Don’t just blame DeFi for paying high ETH gas fees

How institutions store and secure digital assets have a fundamental impact on transaction fees.
How institutions store and secure digital assets have a fundamental impact on transaction fees.

Transaction costs on the Ethereum blockchain are at record highs, and no one will let you forget it. Reports often detail how decentralized finance platforms are the cause of ever-rising gas fees — tokens paid to miners who confirm and enable transactions on the Ethereum blockchain. Yes, DeFi does play a role, but the problem is institutional. 

Some exchanges, custodians and asset managers have been using multisignature platforms to secure their digital assets. Several years ago, multisig was viewed as a respected attempt to prevent private keys from being compromised. Despite initial adoption, numerous shortcomings have made institutions both question and transition from the multisig approach, in many cases replacing it with multiparty computation, or MPC, infrastructure.

Among many disadvantages, multisig platforms are not natively supported on the Ethereum blockchain. Instead, institutions are required to execute smart contracts that implement the multisig logic — i.e., a smart contract that accepts deposits and requires multiple signatures to withdraw from it.

Creating these multisig smart contracts to secure exchange clients’ funds involves gas fees, which cost millions of dollars. But it’s not just people’s wallets that have been suffering. Because fees are denominated in Ether (ETH), a more congested network may lead to slower development of Ethereum-based projects.

Multisig gas economics

Creating a multisig wallet implemented as a smart contract costs over 1 million gas units (approximately $30 at current value). In addition, every deposit or withdrawal costs more than 100,000 gas units. Therefore, multisig institutions end up paying a higher fee, given they have chosen to use a smart contract function.

In contrast to the creation of a single signature MPC wallet, there are no wallet creation fees and deposits, and withdrawals cost a standard 21,000 gas units.

Given gas deposit fees are paid by end-users, any institution implementing a smart contract may initially think this wallet creation fee is simply a one-time operation. Unfortunately, there is still another major issue with multisig addresses on the Ethereum network that results in another unnecessary fee: attribution.

Attribution

When an institution such as an exchange wants to identify deposits from different users, it creates a unique receive address for each client.

Unlike the Bitcoin network and other blockchains, Ethereum does not permit a transaction to include multiple inputs. Therefore, institutions will instead forward all deposits from each client’s unique receive address to a secure address where withdrawals are made.

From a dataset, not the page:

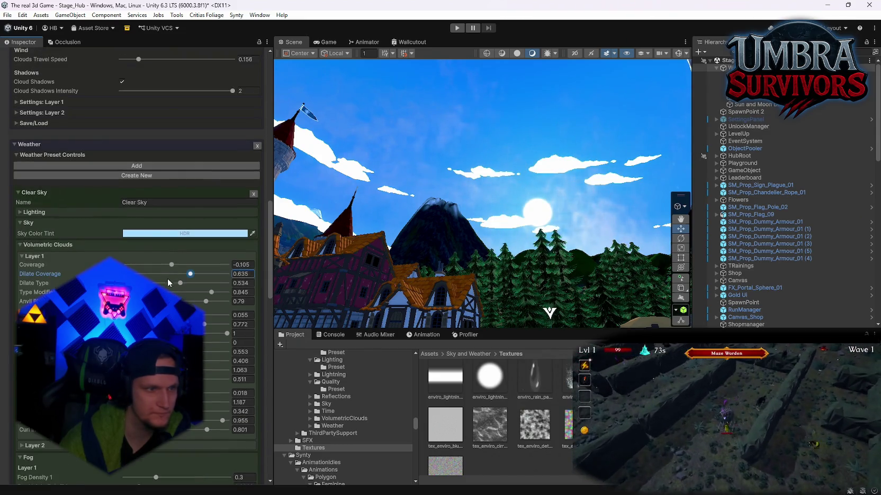
scroll(77, 257, up, 1)
scroll(130, 255, down, 15)
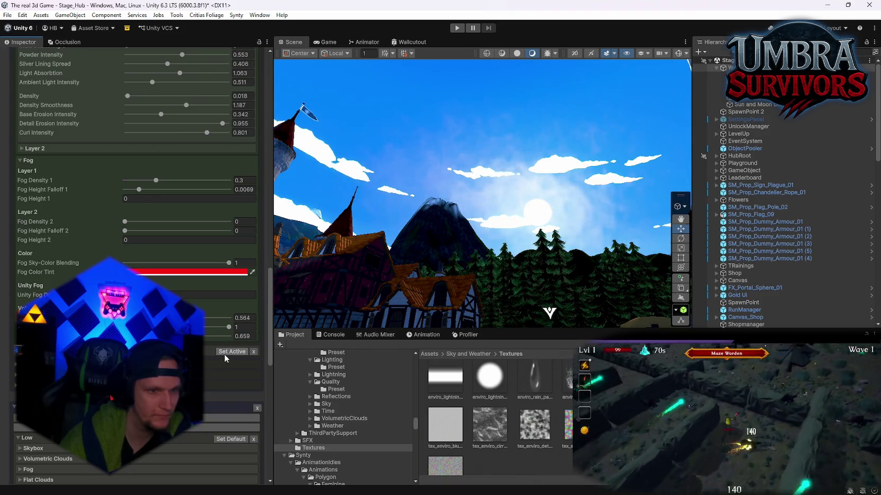
Make Cloudy 1 the active weather preset and view the mountains and castle.
click(225, 352)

The usual workaround to receive addresses for institutions is to use a forwarding contract or a way to forward any incoming funds to a new location (the omnibus multisig wallet). While this achieves attribution, it’s also one more smart contract that needs to be implemented.

Creating a forwarding contract costs around 200,000 gas units; depositing the forwarding contract costs approximately 60,000 gas units. These are all needless costs, further congesting the Ethereum blockchain.

Cost of doing business?

Suppose a new crypto exchange is seeking to establish its Ethereum wallet infrastructure with a separate receive address for each client. Based on the above pricing, if the exchange used a multisig infrastructure, it would pay $6 every time it signed up a new client and created a new receive address for them. This is before the client even deposits any funds.

The exchange will likely view this as part of its customer acquisition costs or the cost of doing business (if they’re even aware of this incurred cost, to begin with).

A recent report states that Coinbase has 35 million customers. At today’s prices, it would cost $245 million to set up a multisig infrastructure to support said clients — whether or not these clients choose to conduct transactions.

A solution to the problem

As with any maturing market, institutions have experienced increased fee compression over time, and firms have been seeking methods to scale their business at a lower cost without compromising on security.

If institutions could reassess their underlying infrastructure and consider a solution that is not dependent on an individual blockchain for support, they could easily reduce expenditure and limit infrastructure set-up fees. Gas fee payments to simply mirror multisig infrastructure on Ethereum would become a thing of the past.

Using alternative systems would go a long way in reducing the congestion on the second-largest blockchain.

The views, thoughts and opinions expressed here are the author’s alone and do not necessarily reflect or represent the views and opinions of Cointelegraph.

Josh Schwartz is the chief operating officer at Curv — a New York-based digital asset security infrastructure firm — where he brings his background of leadership in both digital assets and traditional financial services with a specialization in market structure and trading technology.